A recent news report on how adults leaving the Trump rally in Tulsa explained racial justice protests to their children and grandchildren was a bit alarming — though what would be expected from those coming out of such a gathering.
Conflating isolated violence with peaceful protests; claims of being color blind while advancing racial injustice; and blaming Democrats for the KKK (without noting the huge political shift following LBJ’s signing of the Civil Rights Act and Nixon’s race-whistling Southern Strategy).
There was feigned sympathy for poor ol’ brainwashed black people who are not smart enough to know they’re being used. That such ignorance and misinformation are still being handed down from one generation to another made me angry.
But then I remembered all the nonsense offered up by trusted adults during the Civil Rights Movement. Martin Luther King Jr. and other non-violent protesters were deemed “trouble makers” in my hearing.
“Everything is fine.” “They just need to calm down.”

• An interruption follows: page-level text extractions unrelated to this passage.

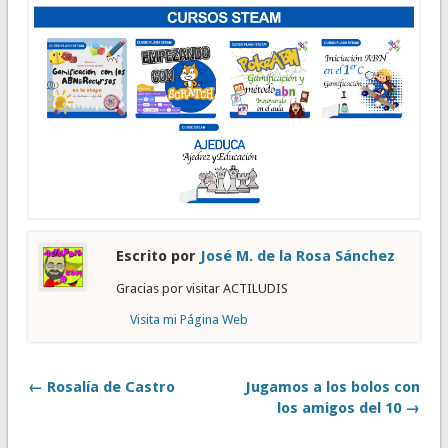
Escrito por
José M. de la Rosa Sánchez
Gracias por visitar ACTILUDIS
Visita mi Página Web
← Rosalía de Castro
Jugamos a los bolos con
los amigos del 10 →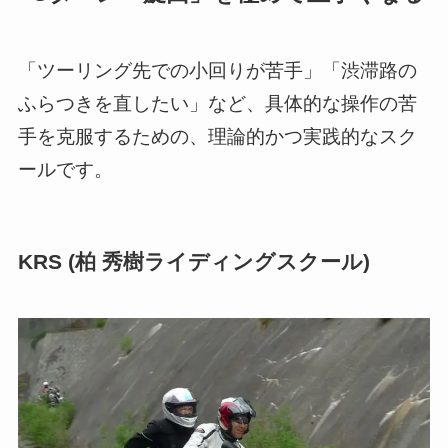
「ツーリング先での小回りが苦手」「渋滞路の
ふらつきを直したい」など、具体的な操作の苦
手を克服するための、理論的かつ実践的なスク
ールです。
KRS (柏 秀樹ライディングスクール)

Then, of course, there were those being indoctrinated with the asinine biblical case for white superiority — based on the trumped-up, nonsensical “Curse of Ham.” The claim — a teaching well established in fundamentalist churches and schools — asserted that God had cursed Ham and destined his dark-skinned offspring to lives of forced servitude.
These self-proclaimed Bible believers — “from cover to cover” — ignored the fact that God didn’t do the cursing, but a drunk Noah. And it was Canaan, not Ham, who was cursed.
And the cited text in Genesis makes no reference whatsoever to race, but why let facts get in the way of teaching young white people that God holds them in higher regard than those of other races?
As a youth I was told that all black people steal — “it’s in their blood” — and that if God meant for people of different races to mingle “he would have put them on the same continent.”
Some racism came with a little geography.
Hippies — with their long hair and peace-loving ways — were also targets. Why they wouldn’t cut their stringy hair, toss those beads and flowery shirts, and “act like you’re suppose to” made no sense to my elders.
These freedom seekers were missing out on all the joy of toting a lunchbox to the factory five days a week and performing like machines — until machines took their jobs.
Not all those nuggets of wisdom, however, passed the test of time — or my mind, heart and personal experience. Unlearning is as important as learning. And such tends to occur within expanded relationships and with critical thinking.
It is troubling that some adults today are still passing along profound ignorance. It’s more troubling, however, to find so many adults who have refused to learn anything new in 40 or 50 years.
While there is great danger in passing along that which is dishonest and unloving, the good news is it doesn’t always stick.
As Graham Nash put it, “Teach your children well.” If not, may they become good “unlearners” who find truth and grace elsewhere.